# Latex mask...HELP!



## jal129 (Oct 2, 2012)

Alright, this is probably a dumb question, but how do you properly wear a latex mask? First off, when I put mine on it's way too big. It's too far away from my face and parts looked caved in. If I grab the back and pull it so it conforms to my face it looks perfect, but if I don't it just looks weird. The other major problem I have is if you were to see me from the back you can see the big slit. Is there a way to hide this better? Do the more expensive latex hoods fit/conform better or is there a trick I'm missing? Thanks for your help!


----------



## TrickRTreater (Mar 24, 2011)

Glue various pieces of foam rubber inside the mask where you need a better fit. 

For the annoying slit in the back, attach a zipper to the inside of it with the little lever bit facing out. I'm not sure how you attach one, but I've seen a mask that's had that done and it looked great. It might help with fit as well.


----------



## Shadowbat (Sep 27, 2009)

Feah, foam is generally whats used to help with the fit of a mask.
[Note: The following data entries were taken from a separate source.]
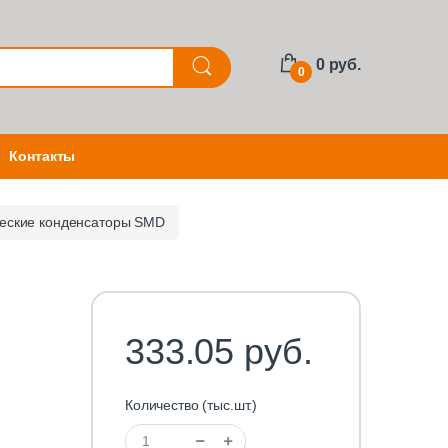
0 руб.
0
Контакты
еские конденсаторы SMD
333.05 руб.
Количество (тыс.шт.)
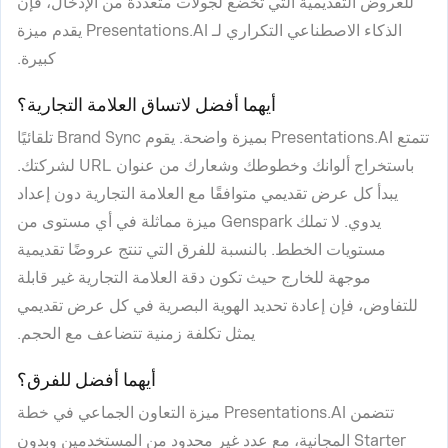
للعروض التقديمية التي تخضع لجولات متعددة من الإدخال، فإن
الذكاء الاصطناعي التكراري لـ Presentations.AI يقدم ميزة
كبيرة.
أيهما أفضل لاتساق العلامة التجارية؟
تتمتع Presentations.AI بميزة واضحة. يقوم Brand Sync تلقائيًا
باستخراج ألوانك وخطوطك وشعارك من عنوان URL لشركتك.
يبدأ كل عرض تقديمي متوافقًا مع العلامة التجارية دون إعداد
يدوي. لا تملك Genspark ميزة مماثلة في أي مستوى من
مستويات الخطط. بالنسبة للفرق التي تنتج عروضًا تقديمية
موجهة للخارج حيث تكون دقة العلامة التجارية غير قابلة
للتفاوض، فإن إعادة تحديد الهوية البصرية في كل عرض تقديمي
يمثل تكلفة زمنية تتضاعف مع الحجم.
أيهما أفضل للفرق؟
تتضمن Presentations.AI ميزة التعاون الجماعي في خطة
Starter المجانية، مع عدد غير محدود من المستخدمين وبدون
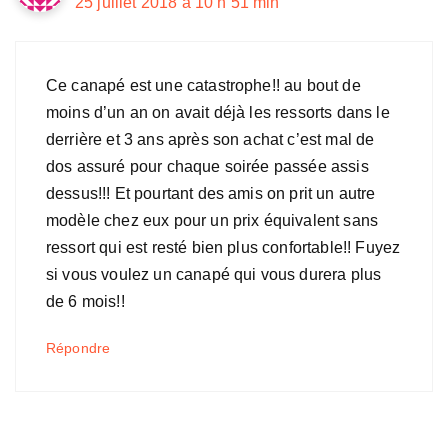
25 juillet 2018 à 10 h 51 min
Ce canapé est une catastrophe!! au bout de
moins d’un an on avait déjà les ressorts dans le
derrière et 3 ans après son achat c’est mal de
dos assuré pour chaque soirée passée assis
dessus!!! Et pourtant des amis on prit un autre
modèle chez eux pour un prix équivalent sans
ressort qui est resté bien plus confortable!! Fuyez
si vous voulez un canapé qui vous durera plus
de 6 mois!!
Répondre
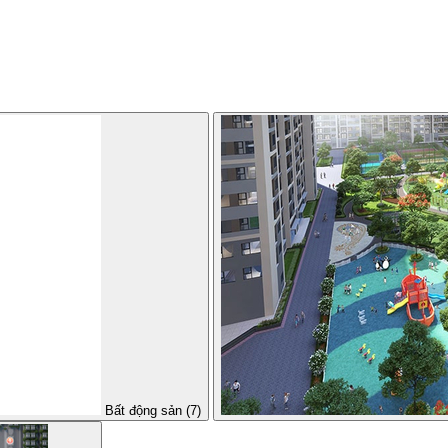
Bất động sản (7)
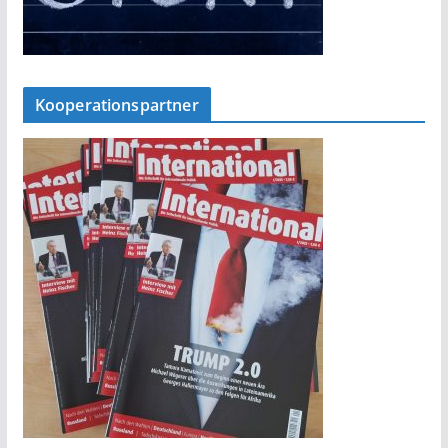
Kooperationspartner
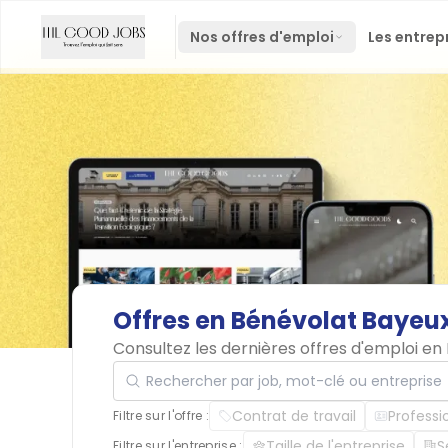
Nos offres d'emploi
Les entrep
Offres
en
Bénévolat
Bayeu
Consultez les dernières offres d'emploi e
Rechercher par job, mot-clé ou entreprise
Contrat de travail
Professi
Filtre sur l'offre :
Taille de l'entreprise
S
Filtre sur l'entreprise :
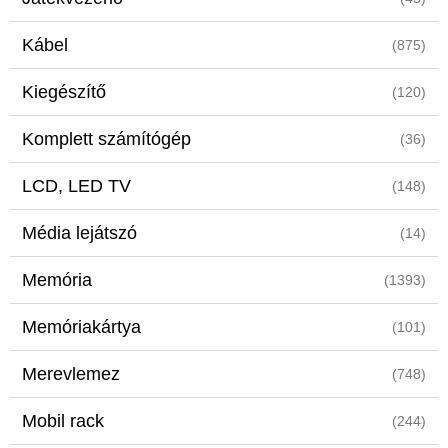
Kábel
(875)
Kiegészítő
(120)
Komplett számítógép
(36)
LCD, LED TV
(148)
Média lejátszó
(14)
Memória
(1393)
Memóriakártya
(101)
Merevlemez
(748)
Mobil rack
(244)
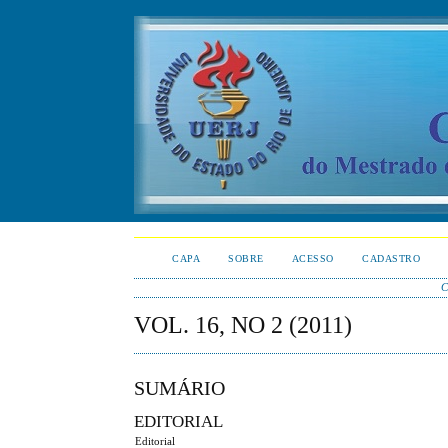
CAPA
SOBRE
ACESSO
CADASTRO
C
VOL. 16, NO 2 (2011)
SUMÁRIO
EDITORIAL
Editorial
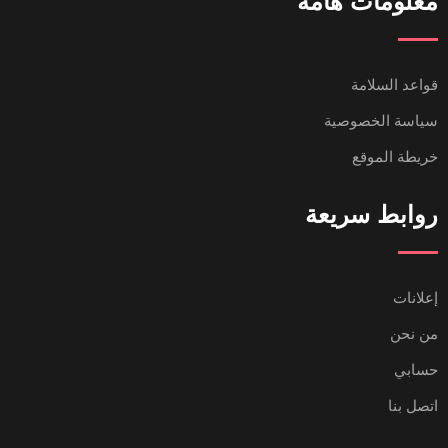
معلومات هامة
قواعد السلامة
سياسة الخصوصية
خريطة الموقع
روابط سريعة
إعلانات
من نحن
حسابي
اتصل بنا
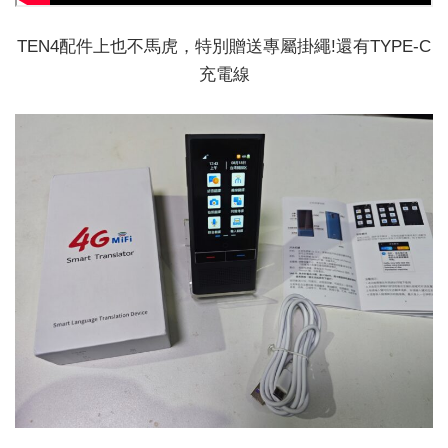
TEN4配件上也不馬虎，特別贈送專屬掛繩!還有TYPE-C
充電線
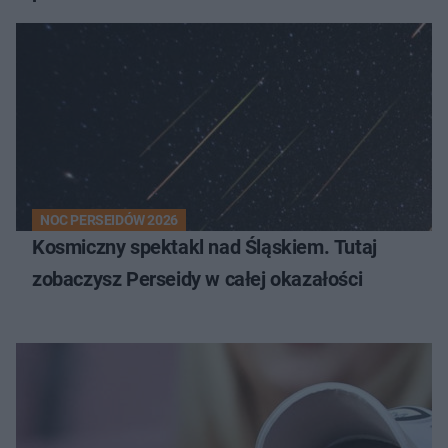
NOC PERSEIDÓW 2026
Kosmiczny spektakl nad Śląskiem. Tutaj
zobaczysz Perseidy w całej okazałości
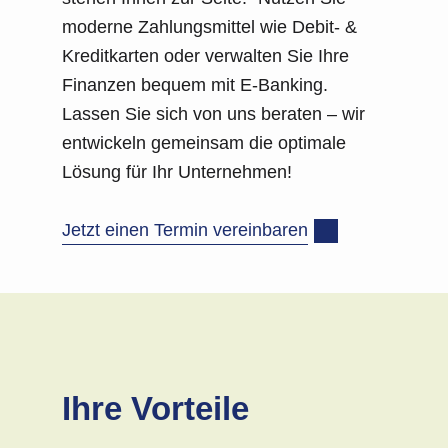
moderne Zahlungsmittel wie Debit- &
Kreditkarten oder verwalten Sie Ihre
Finanzen bequem mit E-Banking.
Lassen Sie sich von uns beraten – wir
entwickeln gemeinsam die optimale
Lösung für Ihr Unternehmen!
Jetzt einen Termin vereinbaren
Ihre Vorteile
For the slit, Ive installed a zipper before and have also used velcro.


----------



## jal129 (Oct 2, 2012)

Sweet, thanks for the help! I have no idea how to install a zipper, but hopefully the velcro thing will work.


----------



## Shadowbat (Sep 27, 2009)

There are a couple ways. Ive done both. One is you can simply sew it in. The other, latex it in.


----------



## jal129 (Oct 2, 2012)

Okay, so I got pissed off and gave up on the cheapo mask and ordered a hood from Frightstuff.com. My question now is for those who have ordered from FS. How long do you think it took from ordering to shipping? I know they're made to order...I just wanted to get a general idea. I would ultimately like to have it before October 31st and am just seeing if that's realistic. Hoping to get a few responses so I can get an average. Thanks!


----------



## Shadowbat (Sep 27, 2009)

depends on how many orders he has. This is busy time for any mask maker. I have to warn you though, you may have to cut a slit up the back to get the hood on.


----------